Berdasarkan laporan keuangan konsolidasi BRI yang diterbitkan pada harian Kompas, Jumat (29/1/2021), pos Cadangan Kerugian Penurunan Nilai (CKPN) pada aset keuangan BRI sepanjang 2020 mencapai Rp 67,49 triliun. Dari jumlah tersebut, CKPN dalam bentuk kredit dan pembiayaan syariah mendominasi dengan nilai mencapai Rp 65,16 triliun.

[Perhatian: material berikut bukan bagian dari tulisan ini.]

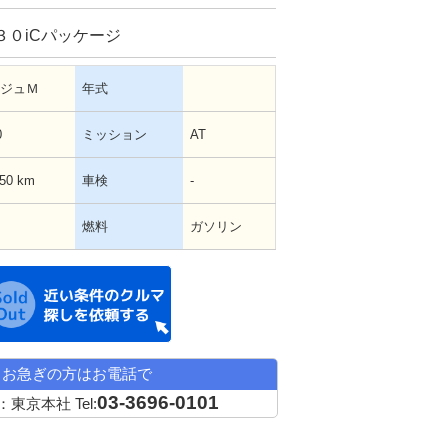
３０iCパッケージ
ジュＭ
年式
0
ミッション
AT
550 km
車検
-
燃料
ガソリン
近い条件の中古車希望
お急ぎの方はお電話で
03-3696-0101
：東京本社
Tel: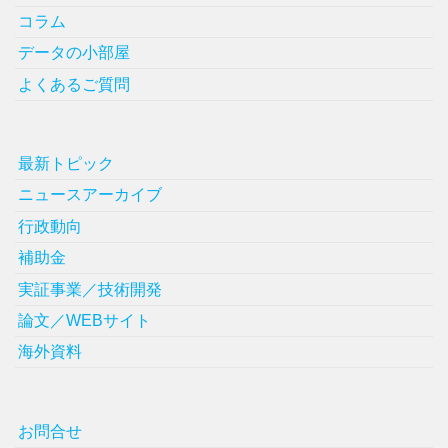
コラム
データの小部屋
よくあるご質問
最新トピック
ニュースアーカイブ
行政動向
補助金
実証事業／技術開発
論文／WEBサイト
海外資料
お問合せ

”Kami memilih untuk mencari selamat ketimbang menumpuk laba. Pendapatan BRI setiap tahunnya memang kerap banyak dialokasikan untuk pencadangan, yang manfaatnya terasa ketika masa pandemi ini,” kata Sunarso.
Hingga akhir 2020, BRI telah menyalurkan kredit sebesar Rp 938,37 triliun, tumbuh 3,89 persen dibandingkan pada tahun sebelumnya. Angka pertumbuhan ini berada di atas pertumbuhan kredit nasional di tahun 2020 yang diperkirakan Otoritas Jasa Keuangan (OJK) terkontraksi negatif 1 persen-2 persen. Pertumbuhan kredit terjaga dengan posisi kredit bermasalah (non performing loan/NPL) 2,99 persen.
Meskipun begitu, rasio kredit berisiko (loan at risk/LAR) hingga triwulan III-2020 sudah mencapai 29,77 persen. Angka ini muncul karena BRI banyak melakukan program pemulihan ekonomi nasional (PEN), salah satunya restrukturisasi terhadap debitor UMKM.
Sunarso menegaskan, LAR BRI tetap dikelola dengan baik. Hal ini terjadi lantaran sejak beberapa tahun lalu BRI telah secara konsisten menaikkan rasio pencadangan dan kecukupan modal. Hingga triwulan IV-2020, rasio kecukupan modal (capital adequacy ratio/CAR) BRI tercatat sebesar 21,17 persen.
”Tingginya rasio kecukupan modal ini menunjukkan terjaganya kemampuan perusahaan untuk menghadapi berbagai potensi risiko di masa depan,” kata Sunarso.
Direktur Keuangan BRI Viviana Dyah Ayu Retno mengatakan, pada triwulan IV-2020, tren restrukturisasi BRI tercatat menurun. Penurunan restrukturisasi terjadi selama tiga bulan berturut-turut menunjukkan bisnis debitor telah pulih, khususnya setelah masa pemberian stimulus.
”Kondisi ini menunjukkan adanya peningkatan kualitas dan kemampuan membayar para debitor UMKM, dan diprediksi berlanjut sepanjang 2021,” ujarnya.
Viviana melanjutkan, kondisi ekonomi sudah mulai membaik sejak akhir tahun lalu. Daya beli masyarakat sekaligus konsumsi masyarakat mulai membaik dan akan cepat mendorong kinerja ekonomi dan fungsi intermediasi.
”Kami melihat sinyal pemulihan sejak kuartal keempat, tahun lalu. Tahun ini, kami cukup optimistis. Tentu, secara korporasi, masih fokus pada segmen mikro. Pertumbuhan kredit akan berada di kisaran 6 persen hingga 7 persen,” katanya.